**DESCRIPTION OF THE TASK**
Using the records below, give again exactly the lines from the line that contains "left ankle: (463, 352)" through the line that contains "left ankle: (772, 255)", both ends included, and only those.

**DATA FOR THIS EXERCISE**

━━━━━━━━━━━━━━━━

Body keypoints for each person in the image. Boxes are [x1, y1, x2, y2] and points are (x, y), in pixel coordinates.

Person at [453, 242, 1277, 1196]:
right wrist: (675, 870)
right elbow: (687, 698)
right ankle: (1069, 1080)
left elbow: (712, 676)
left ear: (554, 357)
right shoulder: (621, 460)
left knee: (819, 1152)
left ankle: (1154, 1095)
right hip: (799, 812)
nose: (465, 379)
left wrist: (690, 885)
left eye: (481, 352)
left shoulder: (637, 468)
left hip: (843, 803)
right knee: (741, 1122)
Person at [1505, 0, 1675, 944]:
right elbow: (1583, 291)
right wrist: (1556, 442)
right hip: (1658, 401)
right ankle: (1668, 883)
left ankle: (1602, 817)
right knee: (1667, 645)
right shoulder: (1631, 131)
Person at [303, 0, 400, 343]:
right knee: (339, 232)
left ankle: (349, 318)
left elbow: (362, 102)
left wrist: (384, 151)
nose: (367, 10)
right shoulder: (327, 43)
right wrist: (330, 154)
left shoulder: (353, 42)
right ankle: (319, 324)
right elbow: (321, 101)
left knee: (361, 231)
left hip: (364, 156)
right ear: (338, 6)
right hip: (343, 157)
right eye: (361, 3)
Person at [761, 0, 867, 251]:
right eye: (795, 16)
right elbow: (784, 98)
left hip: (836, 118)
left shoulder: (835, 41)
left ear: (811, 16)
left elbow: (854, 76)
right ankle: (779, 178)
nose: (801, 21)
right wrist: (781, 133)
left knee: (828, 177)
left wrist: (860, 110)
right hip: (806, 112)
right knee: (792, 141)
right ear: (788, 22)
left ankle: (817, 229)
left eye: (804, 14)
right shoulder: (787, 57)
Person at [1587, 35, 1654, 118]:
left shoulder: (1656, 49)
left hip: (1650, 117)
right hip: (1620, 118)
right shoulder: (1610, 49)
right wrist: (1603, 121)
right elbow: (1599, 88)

━━━━━━━━━━━━━━━━

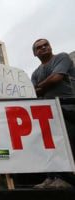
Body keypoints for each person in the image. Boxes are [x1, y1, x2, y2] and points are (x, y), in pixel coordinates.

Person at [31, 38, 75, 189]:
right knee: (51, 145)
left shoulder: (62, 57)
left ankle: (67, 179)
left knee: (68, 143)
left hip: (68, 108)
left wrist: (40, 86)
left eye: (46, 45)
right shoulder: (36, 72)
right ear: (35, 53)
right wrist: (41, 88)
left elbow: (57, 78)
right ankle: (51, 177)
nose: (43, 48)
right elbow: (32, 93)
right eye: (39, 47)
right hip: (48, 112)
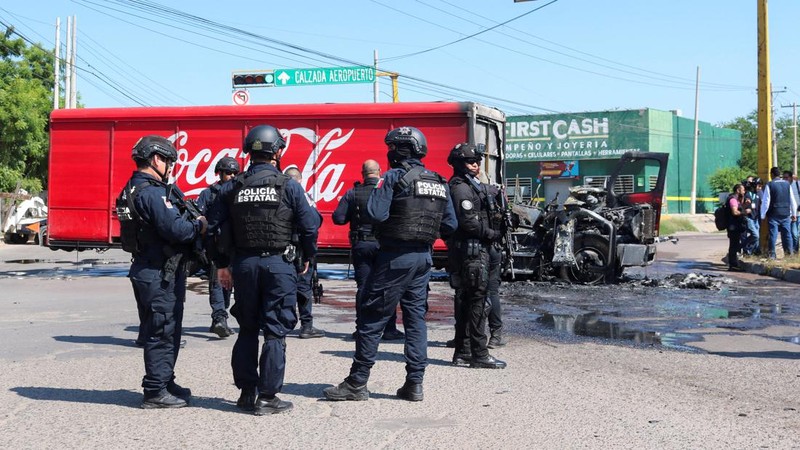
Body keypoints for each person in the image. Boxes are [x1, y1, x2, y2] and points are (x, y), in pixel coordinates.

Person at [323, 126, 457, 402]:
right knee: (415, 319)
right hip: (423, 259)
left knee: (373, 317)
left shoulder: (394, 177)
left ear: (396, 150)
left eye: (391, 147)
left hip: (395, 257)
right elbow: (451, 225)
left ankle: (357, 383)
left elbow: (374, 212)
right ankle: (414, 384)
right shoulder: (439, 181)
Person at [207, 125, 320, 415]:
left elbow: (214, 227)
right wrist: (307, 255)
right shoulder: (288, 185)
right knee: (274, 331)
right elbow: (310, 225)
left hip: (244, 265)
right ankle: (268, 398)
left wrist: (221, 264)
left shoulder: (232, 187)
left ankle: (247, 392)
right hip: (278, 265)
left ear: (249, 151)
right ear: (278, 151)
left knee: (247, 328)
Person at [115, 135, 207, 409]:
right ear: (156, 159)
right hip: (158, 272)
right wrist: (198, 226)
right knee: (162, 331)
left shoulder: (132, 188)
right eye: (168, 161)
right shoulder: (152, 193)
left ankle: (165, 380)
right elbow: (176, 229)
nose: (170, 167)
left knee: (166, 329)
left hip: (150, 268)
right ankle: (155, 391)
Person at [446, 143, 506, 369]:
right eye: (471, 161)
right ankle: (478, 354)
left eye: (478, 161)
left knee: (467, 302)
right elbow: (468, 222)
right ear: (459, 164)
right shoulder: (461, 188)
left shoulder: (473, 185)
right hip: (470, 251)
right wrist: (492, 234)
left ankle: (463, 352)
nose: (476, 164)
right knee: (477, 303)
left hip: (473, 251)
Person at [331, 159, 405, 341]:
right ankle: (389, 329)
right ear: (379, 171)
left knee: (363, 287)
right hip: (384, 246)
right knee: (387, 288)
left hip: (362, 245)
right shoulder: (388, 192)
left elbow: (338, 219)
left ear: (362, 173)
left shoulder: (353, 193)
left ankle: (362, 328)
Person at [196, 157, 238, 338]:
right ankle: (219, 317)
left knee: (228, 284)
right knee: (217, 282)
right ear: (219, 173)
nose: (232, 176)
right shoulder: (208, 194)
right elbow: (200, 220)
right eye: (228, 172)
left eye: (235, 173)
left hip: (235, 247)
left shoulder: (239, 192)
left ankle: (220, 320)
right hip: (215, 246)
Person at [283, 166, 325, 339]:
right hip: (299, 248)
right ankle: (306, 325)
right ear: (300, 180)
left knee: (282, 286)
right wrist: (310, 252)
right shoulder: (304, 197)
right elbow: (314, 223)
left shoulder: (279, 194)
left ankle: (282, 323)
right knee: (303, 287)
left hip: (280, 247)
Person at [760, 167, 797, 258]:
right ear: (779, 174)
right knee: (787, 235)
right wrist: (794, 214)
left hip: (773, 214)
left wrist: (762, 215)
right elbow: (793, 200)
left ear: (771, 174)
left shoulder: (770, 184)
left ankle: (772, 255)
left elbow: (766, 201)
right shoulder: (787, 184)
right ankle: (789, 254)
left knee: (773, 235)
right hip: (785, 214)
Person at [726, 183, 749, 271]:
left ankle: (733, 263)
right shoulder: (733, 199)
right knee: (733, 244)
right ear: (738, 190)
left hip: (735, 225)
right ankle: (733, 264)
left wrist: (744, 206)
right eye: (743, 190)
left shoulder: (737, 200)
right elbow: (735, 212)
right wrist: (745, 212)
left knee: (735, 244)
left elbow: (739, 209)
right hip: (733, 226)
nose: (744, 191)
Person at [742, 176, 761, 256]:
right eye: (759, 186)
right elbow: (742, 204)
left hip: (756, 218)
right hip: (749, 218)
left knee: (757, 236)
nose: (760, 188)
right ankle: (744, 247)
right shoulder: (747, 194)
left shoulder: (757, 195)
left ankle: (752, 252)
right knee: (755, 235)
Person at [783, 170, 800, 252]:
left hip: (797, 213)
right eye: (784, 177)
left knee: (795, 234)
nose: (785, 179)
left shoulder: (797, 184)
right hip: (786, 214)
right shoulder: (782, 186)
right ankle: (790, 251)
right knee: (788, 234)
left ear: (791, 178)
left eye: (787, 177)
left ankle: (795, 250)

━━━━━━━━━━━━━━━━

**WRITTEN REPLY**
left ankle: (463, 352)
nose: (476, 164)
right knee: (477, 303)
left hip: (473, 251)
Person at [331, 159, 405, 341]:
right ankle: (389, 329)
right ear: (379, 171)
left knee: (363, 287)
right hip: (384, 246)
right knee: (387, 288)
left hip: (362, 245)
right shoulder: (388, 192)
left elbow: (338, 219)
left ear: (362, 173)
left shoulder: (353, 193)
left ankle: (362, 328)
Person at [196, 157, 238, 338]:
right ankle: (219, 317)
left knee: (228, 284)
right knee: (217, 282)
right ear: (219, 173)
nose: (232, 176)
right shoulder: (208, 194)
right elbow: (200, 220)
right eye: (228, 172)
left eye: (235, 173)
left hip: (235, 247)
left shoulder: (239, 192)
left ankle: (220, 320)
right hip: (215, 246)
Person at [283, 166, 325, 339]:
right hip: (299, 248)
right ankle: (306, 325)
right ear: (300, 180)
left knee: (282, 286)
right wrist: (310, 252)
right shoulder: (304, 197)
right elbow: (314, 223)
left shoulder: (279, 194)
left ankle: (282, 323)
right knee: (303, 287)
left hip: (280, 247)
Person at [760, 167, 797, 258]:
right ear: (779, 174)
right knee: (787, 235)
right wrist: (794, 214)
left hip: (773, 214)
left wrist: (762, 215)
right elbow: (793, 200)
left ear: (771, 174)
left shoulder: (770, 184)
left ankle: (772, 255)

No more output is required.